Activity: Transcribe the passage below on changes to ethically cleared research, beginning at the words "If the proposed" and stopping after the words "of the study.".

Document text:
After a research project has received ethics clearance, any proposed changes to the research must be reviewed by the Research Ethics Board (REB) per TCPS 2 Article 6.16:
- In the conduct of their approved research, researchers must submit requests for any changes to their original ethics application via submission of an Amendment Event Form (TRAQ) or Provincial Amendment/Centre Amendment Form (Clinical Trials Ontario (CTO)). Refer to the SOPs for more details related to the submission of amendments (HSREB: Ongoing REB Review Activities (PDF 419 KB)/GREB: Amendments to GREB Applications (PDF 93 KB).
- After the REB provides an assessment of a request, requests for changes to ethically review research may receive delegated or full REB review depending on the level of risk to participants that the change(s) represents.
- Proposed changes to the research that affect participants at any stage of the process including, but not limited to, changes to the consent form, changes to the tasks or interventions involved in the research, changes to the level of risk, or changes to measures to protect privacy and confidentiality must be submitted to the REB in a timely manner.
- Any substantive change to the research cannot be implemented without documented ethics clearance by the REB, except when necessary to eliminate an immediate risk(s) to the participants.
If the proposed change substantially alters the nature of the ethically cleared research, a new ethics application may be required
Requests for Changes to Ethically Cleared Research:
- It is not the magnitude of the change that dictates if a new ethics review is required, but rather the ethical implications and risk associated with the proposed change.
- When circumstances arise that may necessitate change in long-term research, such as new knowledge, equipment, assessments, interventions, study instruments, or new or revised applicable policies and laws that may develop over the lifetime of a research project, these may require a new submission, particularly when changes impact the initial research scope and/or primary/secondary objectives of the study.
If you are unsure whether your change will require an Amendment or a New Application, contact the Ethics Office.
Sub-Studies:
- Generally, a sub-study asks separate research questions from the parent protocol, although it may contribute to its objectives. The sub-study may include, but is not limited to, the use of a subset of study participants, data and/or specimens.
- In general, sub-studies methodologies deviate significantly from the parent study. They are not accurately captured in the initial ethics application (e.g., changes in how information is collected, stored, used, disseminated).
The Queen’s REBs require a new and independent submission to the REB for all sub-studies.
Emergent Design Studies:
- Some studies are designed to be responsive to what is being learned during the conduct of the research. In these cases, it may not be possible to communicate the specific research methods/assessment tools at the outset of the study (e.g., Patient engagement research (SPOR), community engagement in research). It often involves using a variety of data collection strategies (e.g., interviews, surveys, focus groups), and only as common themes emerge can further methodological developments occur.
- The general details of the emergent design study must be included in the initial ethics application, as well as a statement that amendments will be submitted as methods/assessment/measurement tools emerge.
- Any significant changes to the initial scope of the project and/or the use methods for information as it relates to the collection sharing/storing and dissemination, as not previously suggested in the initial application, may require a new ethics submission.

Dataset excerpt:
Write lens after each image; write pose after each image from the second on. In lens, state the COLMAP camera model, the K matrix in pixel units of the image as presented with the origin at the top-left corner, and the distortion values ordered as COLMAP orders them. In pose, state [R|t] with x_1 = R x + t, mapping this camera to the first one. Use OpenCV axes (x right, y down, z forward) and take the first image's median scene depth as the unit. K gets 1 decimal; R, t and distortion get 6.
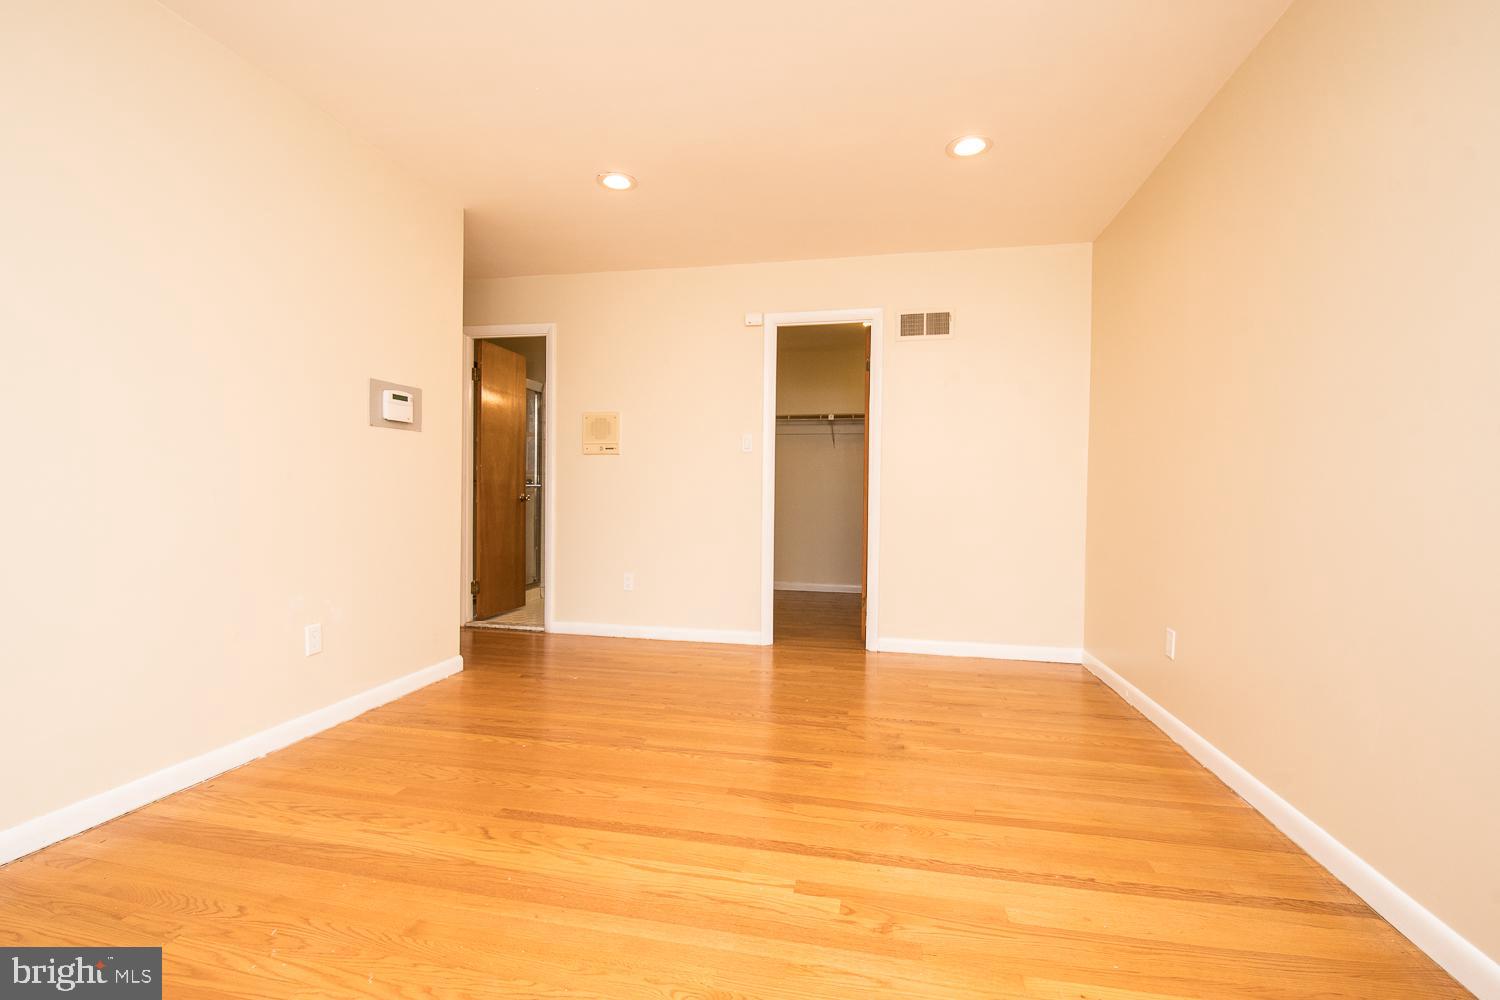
lens RADIAL K [[660.9, 0, 750.0], [0, 660.9, 500.0], [0, 0, 1]] dist [0.001970, -0.016670]
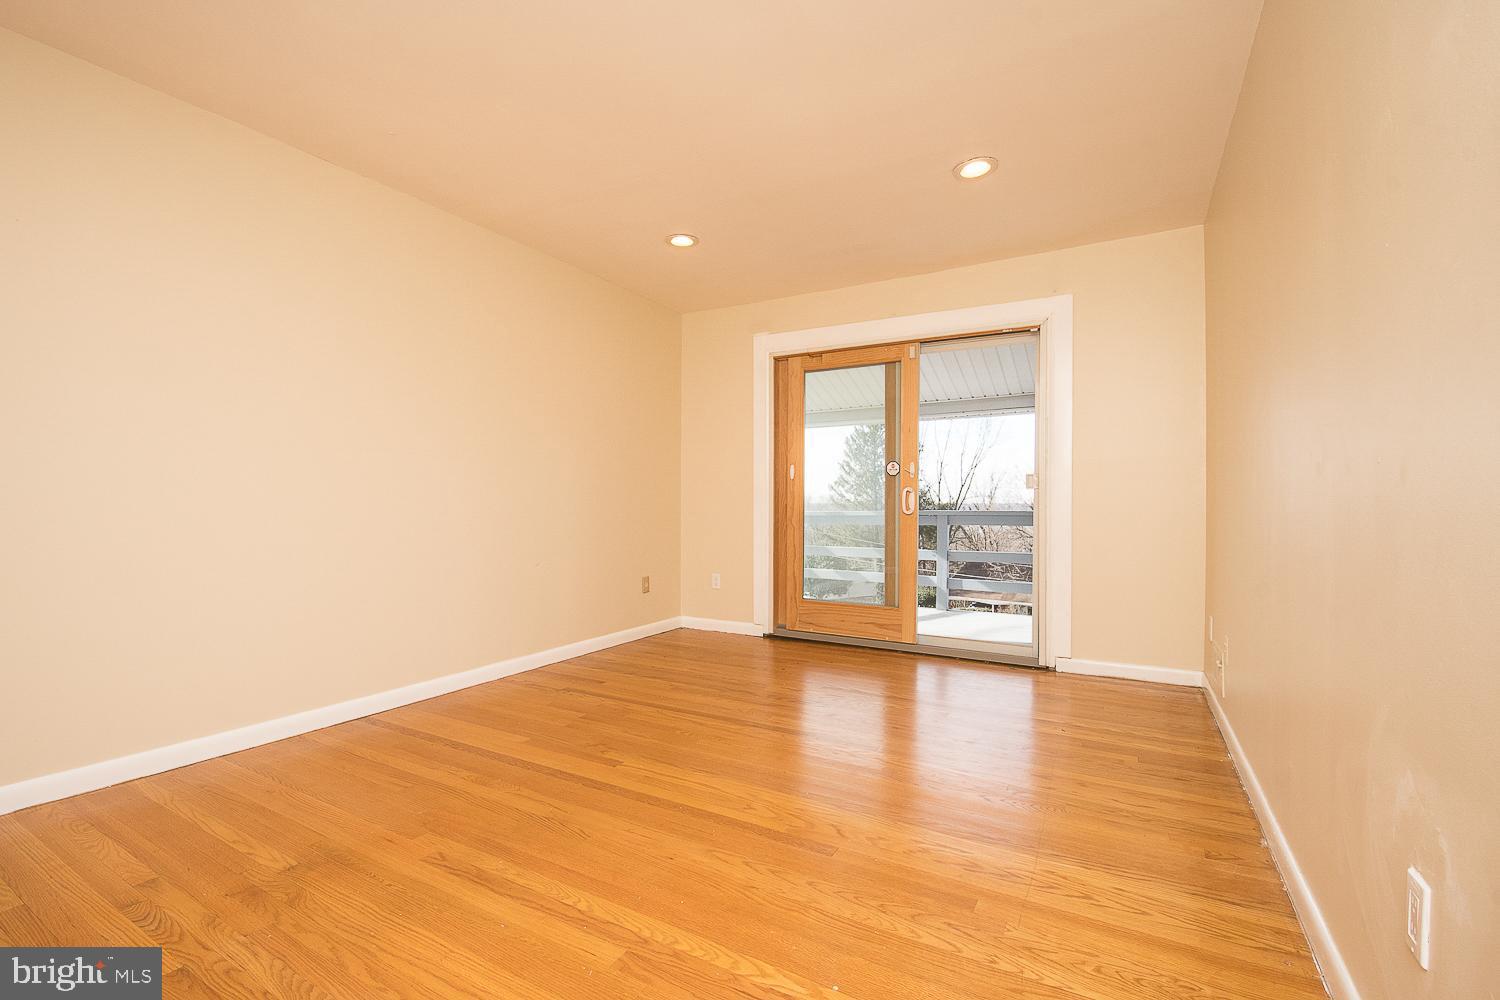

Response to the exercise:
If the proposed change substantially alters the nature of the ethically cleared research, a new ethics application may be required
Requests for Changes to Ethically Cleared Research:
- It is not the magnitude of the change that dictates if a new ethics review is required, but rather the ethical implications and risk associated with the proposed change.
- When circumstances arise that may necessitate change in long-term research, such as new knowledge, equipment, assessments, interventions, study instruments, or new or revised applicable policies and laws that may develop over the lifetime of a research project, these may require a new submission, particularly when changes impact the initial research scope and/or primary/secondary objectives of the study.